## DATASET CONTENT
————

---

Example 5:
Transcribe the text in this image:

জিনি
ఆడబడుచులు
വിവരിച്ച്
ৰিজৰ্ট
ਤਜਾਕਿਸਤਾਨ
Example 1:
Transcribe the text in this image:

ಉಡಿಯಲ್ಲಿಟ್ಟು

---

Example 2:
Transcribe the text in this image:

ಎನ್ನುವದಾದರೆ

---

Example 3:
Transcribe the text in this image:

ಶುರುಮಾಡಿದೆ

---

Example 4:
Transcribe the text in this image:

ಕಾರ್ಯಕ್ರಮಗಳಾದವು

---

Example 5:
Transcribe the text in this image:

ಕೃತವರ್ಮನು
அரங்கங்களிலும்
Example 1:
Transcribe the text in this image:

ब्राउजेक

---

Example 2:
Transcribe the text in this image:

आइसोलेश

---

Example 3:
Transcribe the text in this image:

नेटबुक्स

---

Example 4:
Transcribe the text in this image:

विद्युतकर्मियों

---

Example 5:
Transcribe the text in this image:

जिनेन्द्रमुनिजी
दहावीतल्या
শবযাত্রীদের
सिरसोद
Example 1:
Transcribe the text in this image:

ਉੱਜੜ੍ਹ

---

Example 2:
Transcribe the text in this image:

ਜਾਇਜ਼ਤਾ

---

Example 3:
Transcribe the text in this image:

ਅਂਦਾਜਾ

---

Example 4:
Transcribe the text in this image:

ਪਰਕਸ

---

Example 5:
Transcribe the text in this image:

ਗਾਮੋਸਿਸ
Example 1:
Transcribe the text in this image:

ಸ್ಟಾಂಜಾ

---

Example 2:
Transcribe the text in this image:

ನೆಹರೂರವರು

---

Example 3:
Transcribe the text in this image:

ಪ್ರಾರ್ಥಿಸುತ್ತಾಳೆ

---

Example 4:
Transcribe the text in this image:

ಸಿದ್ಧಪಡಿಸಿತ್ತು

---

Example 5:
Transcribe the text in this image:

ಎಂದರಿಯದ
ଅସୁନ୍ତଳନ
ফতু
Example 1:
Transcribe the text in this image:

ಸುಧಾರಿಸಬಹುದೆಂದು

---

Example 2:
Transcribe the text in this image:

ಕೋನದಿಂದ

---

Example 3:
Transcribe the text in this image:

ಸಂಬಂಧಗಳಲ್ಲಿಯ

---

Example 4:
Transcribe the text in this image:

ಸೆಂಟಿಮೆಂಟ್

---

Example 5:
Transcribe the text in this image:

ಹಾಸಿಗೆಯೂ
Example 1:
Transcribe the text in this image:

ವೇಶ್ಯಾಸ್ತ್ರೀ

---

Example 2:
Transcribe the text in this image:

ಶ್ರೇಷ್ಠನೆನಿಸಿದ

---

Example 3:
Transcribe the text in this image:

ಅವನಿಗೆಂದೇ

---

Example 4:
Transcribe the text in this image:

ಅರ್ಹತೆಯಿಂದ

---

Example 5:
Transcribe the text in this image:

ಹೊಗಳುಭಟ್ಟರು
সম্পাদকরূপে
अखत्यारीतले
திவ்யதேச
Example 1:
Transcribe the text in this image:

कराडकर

————

## ASSIGNMENT
After the last line, print all the entries once again, unchanged.

## WORKED SOLUTION
---

Example 5:
Transcribe the text in this image:

জিনি
ఆడబడుచులు
വിവരിച്ച്
ৰিজৰ্ট
ਤਜਾਕਿਸਤਾਨ
Example 1:
Transcribe the text in this image:

ಉಡಿಯಲ್ಲಿಟ್ಟು

---

Example 2:
Transcribe the text in this image:

ಎನ್ನುವದಾದರೆ

---

Example 3:
Transcribe the text in this image:

ಶುರುಮಾಡಿದೆ

---

Example 4:
Transcribe the text in this image:

ಕಾರ್ಯಕ್ರಮಗಳಾದವು

---

Example 5:
Transcribe the text in this image:

ಕೃತವರ್ಮನು
அரங்கங்களிலும்
Example 1:
Transcribe the text in this image:

ब्राउजेक

---

Example 2:
Transcribe the text in this image:

आइसोलेश

---

Example 3:
Transcribe the text in this image:

नेटबुक्स

---

Example 4:
Transcribe the text in this image:

विद्युतकर्मियों

---

Example 5:
Transcribe the text in this image:

जिनेन्द्रमुनिजी
दहावीतल्या
শবযাত্রীদের
सिरसोद
Example 1:
Transcribe the text in this image:

ਉੱਜੜ੍ਹ

---

Example 2:
Transcribe the text in this image:

ਜਾਇਜ਼ਤਾ

---

Example 3:
Transcribe the text in this image:

ਅਂਦਾਜਾ

---

Example 4:
Transcribe the text in this image:

ਪਰਕਸ

---

Example 5:
Transcribe the text in this image:

ਗਾਮੋਸਿਸ
Example 1:
Transcribe the text in this image:

ಸ್ಟಾಂಜಾ

---

Example 2:
Transcribe the text in this image:

ನೆಹರೂರವರು

---

Example 3:
Transcribe the text in this image:

ಪ್ರಾರ್ಥಿಸುತ್ತಾಳೆ

---

Example 4:
Transcribe the text in this image:

ಸಿದ್ಧಪಡಿಸಿತ್ತು

---

Example 5:
Transcribe the text in this image:

ಎಂದರಿಯದ
ଅସୁନ୍ତଳନ
ফতু
Example 1:
Transcribe the text in this image:

ಸುಧಾರಿಸಬಹುದೆಂದು

---

Example 2:
Transcribe the text in this image:

ಕೋನದಿಂದ

---

Example 3:
Transcribe the text in this image:

ಸಂಬಂಧಗಳಲ್ಲಿಯ

---

Example 4:
Transcribe the text in this image:

ಸೆಂಟಿಮೆಂಟ್

---

Example 5:
Transcribe the text in this image:

ಹಾಸಿಗೆಯೂ
Example 1:
Transcribe the text in this image:

ವೇಶ್ಯಾಸ್ತ್ರೀ

---

Example 2:
Transcribe the text in this image:

ಶ್ರೇಷ್ಠನೆನಿಸಿದ

---

Example 3:
Transcribe the text in this image:

ಅವನಿಗೆಂದೇ

---

Example 4:
Transcribe the text in this image:

ಅರ್ಹತೆಯಿಂದ

---

Example 5:
Transcribe the text in this image:

ಹೊಗಳುಭಟ್ಟರು
সম্পাদকরূপে
अखत्यारीतले
திவ்யதேச
Example 1:
Transcribe the text in this image:

कराडकर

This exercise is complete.